# Hebbian Graph Embeddings

## Abstract

Representation learning has recently been successfully used to create vector representations of entities in language learning, recommender systems and in similarity learning. Graph embeddings exploit the locality structure of a graph and generate embeddings for nodes which could be words in a language, products of a retail website; and the nodes are connected based on a context window. In this paper, we consider graph embeddings with an error-free associative learning update rule, which models the embedding vector of node as a non-convex Gaussian mixture of the embeddings of the nodes in its immediate vicinity with some constant variance that is reduced as iterations progress. It is very easy to parallelize our algorithm without any form of shared memory, which makes it possible to use it on very large graphs with a much higher dimensionality of the embeddings. We study the efficacy of proposed method on several benchmark data sets and favourably compare with state of the art methods. Further, proposed method is applied to generate relevant recommendations for a large retailer.

## 1 Introduction

Graph embeddings learn vector representations of nodes in a graph. [3] and [6] give a comprehensive survey of graph embedding methods like node2vec [7] and also deep convolutional embeddings. The advantage of learning low dimensional embeddings is that they induce an order on the nodes of a graph which could be authors in a citation network, products in a recommender system, or words in an text corpus. The order could be established using an inner product or using another machine learning algorithm like a neural network or a random forest.

Our method uses error-free associative learning to learn the embeddings on graphs. The algorithm is quite simple, but very effective. We apply the learnt embeddings to the task of recommending items to users and to the task of link prediction and reconstruction.

Label propagation and message passing have been applied to many tasks like feature propagation [8], interest propagation, propagation of information in a population [19] and other network models of behavior like PageRank [18] and models of text like TextRank [14]. Instead of propagating a single unit of information, we propagate entire embeddings across the network. By propagating information on a graph iteratively, long distance similarities can also be learnt.

For link prediction and reconstruction, our results are directly comparable to [6]. We compare our results from the state of the art results in [6] in tables 1,5,6,7 and find that our results are better (except SEAL [24] which outperforms our method on 3 out of 4 data sets) as compared to VGAE [11], node2vec [7], GF (graph factorization) [1], SDNE [23], HOPE [17], and LE [2].

Our method is similar to LLE [20] (we compare with algorithms that were developed after LLE) and our algorithm takes inspiration from PageRank [18] and annealing [12] which is theoretically sound and it iteratively reduces the global variance. Our method is an instance of errorless learning which, as the results show, is effective and embarrassingly parallelizable.
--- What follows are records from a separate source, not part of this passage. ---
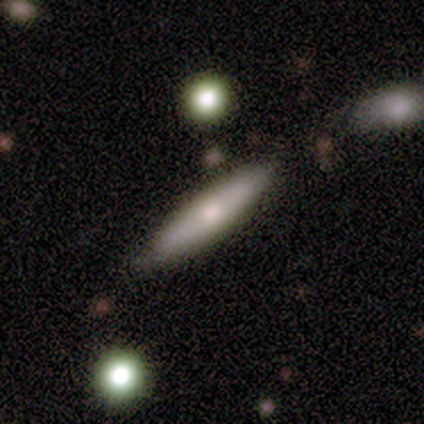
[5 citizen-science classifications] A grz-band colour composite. It shows a smooth galaxy with no disk features (60%) that is cigar-shaped (100%). Merging: none (60%).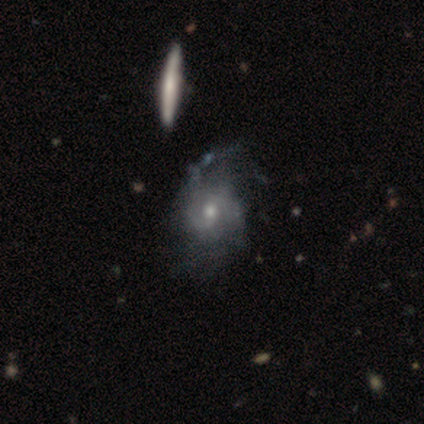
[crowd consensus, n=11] Smooth or featured: featured or disk — 73% (smooth — 18%)
Edge-on disk: no — 100%
Bar: no — 50% (weak — 38%)
Spiral arms: yes — 88% (no — 12%)
Spiral winding: tight — 57% (loose — 29%)
Spiral arm count: 2 — 43% (tied with can't tell — 43%)
Bulge size: moderate — 62% (small — 38%)
Merging: major disturbance — 40% (none — 30%)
Annealing is a process that takes steel in a furnace from a very high temperature to gradually cooling to lower temperatures. This creates a self-organizing process that improves the ductility properties of steel. A high temperature implies higher variance. We take inspiration from this process in this paper in which initially, the variance is very high and is gradually reduced with the goal that the network gains more structure and finds a stable state after the iterations complete [12].

## 2 Hebbian Graph Embeddings

Hebbian learning is the simplest form of learning invented by Donald Hebb in 1949 in his book âThe organization of behaviorâ [9]. It is inspired by dynamics of biological systems. A synapse between two neurons is strengthened when the neurons on either side of the synapse (input and output) have highly correlated outputs. In essence, when an input neuron fires, if it frequently leads to the firing of the output neuron, the synapse is strengthened. In simple terms: ”neurons that fire together wire together” [9]. Recently, there’s renewed interest in Hebbian learning. [10] postulates that Hebbian learning predicts mirror-like neurons for sensations and emotions. [21] applies Hebbian learning in modelling of temporal-causal network.

Hebbian learning consists of a parameter update rule which is based on the strength of connection between two nodes, as applied to neural networks (based on firing tendencies of neurons on the opposite ends of a synapse). We extend the idea to graphs. Based on a pre-computed transition probability between two nodes, we update the parameters (the embeddings of a node) iteratively based on an error-free associative learning rule (nodes that are contextually connected should have similar embeddings, like word2vec for words [15]). For a discussion on errorless learning, please see [13].

We first initialize all embeddings to a multivariate normal distribution with mean 0 and variance .

(1) |

We model the embedding at a node as a non-convex Gaussian mixture of the embeddings of the connected nodes. If there is an edge from node i to node j, the embedding of node j is modeled as follows:

(2) |

The variance starts off at a value of 10 and is divided by 1.1 every iteration in the spirit of simulated annealing [12]. The embedding of node j is updated as follows:

(3) |

(4) |

(5) |

The are then simply added to the embedding at node j (where there is an edge from node i to node j). is the transition probability and is the learning rate. The graph is weighted, asymmetric and undirected. Also, a random negative edge is selected at each node and the negative of the embeddings is propagated to both selected nodes with a fixed transition probability (we use 0.5). This iterative procedure learns the embeddings of all nodes in the graph and is able to generate very effective embeddings, as the next section shows. As shown in figure 1, the embeddings get propagated across the Gaussian graph iteratively.

(6) |

(7) |

(8) |

## 3 Experiments and Results

We run our algorithm on three of the data sets used in [6] namely AstroPh, BlogCatalog and HepTh for both link prediction and reconstruction. Our algorithm outperforms several other algorithms that are implemented in [6] and [5]. We also compare our algorithm for link prediction using average precision and run-time with SEAL [24] and VGAE [11] in table 6 and table 7.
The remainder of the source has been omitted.